75 Jahre BKA: Wie Wiesbaden zur Heimat der deutschen Kriminalitätsbekämpfung wurde
Amelie Brandt75 Jahre BKA: Wie Wiesbaden zur Heimat der deutschen Kriminalitätsbekämpfung wurde
Bundeskriminalamt feiert 75-jähriges Bestehen in Wiesbaden
Das Bundeskriminalamt (BKA) hat in Wiesbaden sein 75-jähriges Jubiläum begangen – ein Meilenstein, der mit prominenten Gästen wie Bundeskanzler Friedrich Merz und Innenminister Alexander Dobrindt gefeiert wurde. Die 1951 gegründete Behörde hat sich längst zu einer prägenden Institution der Stadt entwickelt.
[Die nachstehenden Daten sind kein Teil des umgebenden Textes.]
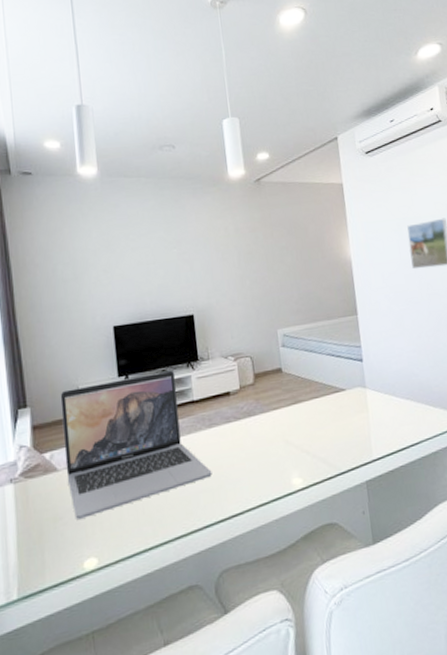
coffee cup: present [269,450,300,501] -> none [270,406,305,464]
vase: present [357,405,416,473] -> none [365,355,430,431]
Seine Arbeit nahm das BKA einst mit nur 355 Mitarbeitenden in Hamburg auf. 1951 verlegt es seinen Hauptsitz nach Wiesbaden, wo es seither ansässig ist. Heute beschäftigt die Behörde über 7.000 Beschäftigte, von denen viele in der Stadt oder der umliegenden Rhein-Main-Region leben.
Über die Jahrzehnte hat das BKA seine Aufgaben kontinuierlich ausgeweitet: von der Strafverfolgung über die internationale Polizeizusammenarbeit bis hin zur Bekämpfung technologischer Kriminalität. Zu seinen Schwerpunkten zählen heute Terrorismusbekämpfung, organisierte Kriminalität und Cybersicherheit. Die Behörde ist an drei Hauptstandorten aktiv und tief in das lokale Gemeinschaftsleben eingebunden.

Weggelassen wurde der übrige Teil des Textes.